To further test all composition operators, we also considered a set of synthetic sequences produced as follows. First, we randomly grouped the gestures in a set of 5 pairs; then, for each pair we created a set of 14 sequences that should be recognized by the composition of two gestures, using the sequence, disabling and parallel operator. For creating the sequence samples, we simply concatenated those of the first gesture with those of the second one. For creating the disabling samples, we supposed to perform iteratively the first gesture, which should be blocked by the second one. Therefore, we randomly repeated the samples for the first gestures a random number of times between 3 and 5, concatenating the result with a sample of the second gesture. For the parallel operator, we juxtaposed the samples of both gestures, randomly shifting up or down the rows of the second gesture and filling the blanks with random values. The latter operation guarantees that the gestures may start at different times. We then built one composite HMM for the sequence with the disabling operator, and one for the parallel operator. Similarly to the previous experiment, beside using DEICTIC we also trained an ad-hoc HMM for each gesture category, and evaluated the recognition performance using the leave-one-out technique. Table 3 shows that also in this case our compositional approach did not introduce a sensible degradation of the recognition rate.

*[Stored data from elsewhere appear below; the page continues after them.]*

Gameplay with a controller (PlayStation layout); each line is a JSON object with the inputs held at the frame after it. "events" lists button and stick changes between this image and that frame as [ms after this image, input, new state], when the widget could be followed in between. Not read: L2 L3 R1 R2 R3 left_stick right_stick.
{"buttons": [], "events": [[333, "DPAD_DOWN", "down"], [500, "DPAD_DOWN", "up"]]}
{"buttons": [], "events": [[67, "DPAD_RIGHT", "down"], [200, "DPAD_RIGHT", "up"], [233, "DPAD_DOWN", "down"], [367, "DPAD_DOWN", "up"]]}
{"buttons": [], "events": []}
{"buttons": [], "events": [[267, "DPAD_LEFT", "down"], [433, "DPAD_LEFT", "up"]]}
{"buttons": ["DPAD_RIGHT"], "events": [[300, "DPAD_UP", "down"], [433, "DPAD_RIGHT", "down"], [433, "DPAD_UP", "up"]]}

Table 3. Recognition rates for syntethic sequences.
Full size table

5 Conclusions

We proposed DEICTIC, a declarative and compositional description model for interactive gestures, based on the composition of a set of basic gesture sub-parts (ground terms, or primitives) through a set of operators. We use HMMs, a state-of-the-art technique in vision-based approaches, to recognize ground terms; we then combine such “basic” HMMs into composite HMMs, according to the operators, to describe and recognize complex gestures, retaining at the same time the inspection capabilities on gesture sub-parts needed for providing feedback and feed-forward in user interfaces. The main contribution of our work is the definition of algorithms for defining the composite HMM topology according to the composition semantics of complex gestures, without requiring additional training for the resulting HMM with respect to the basic ones. Preliminary empirical evidence shows that our approach is a promising direction toward filling the gap between the higher recognition accuracy and robustness achieved by vision- and learning-based approaches, and the capability of providing information on meaningful gesture sub-parts exhibited by compositional approaches, which is very useful for user interface design. The main limitation of DEICTIC to be addressed in future work is that the number of states of the composite HMM grows linearly (for the sequence, disabling and choice operators) or quadratically (for the parallel operator) with respect to basic HMMs.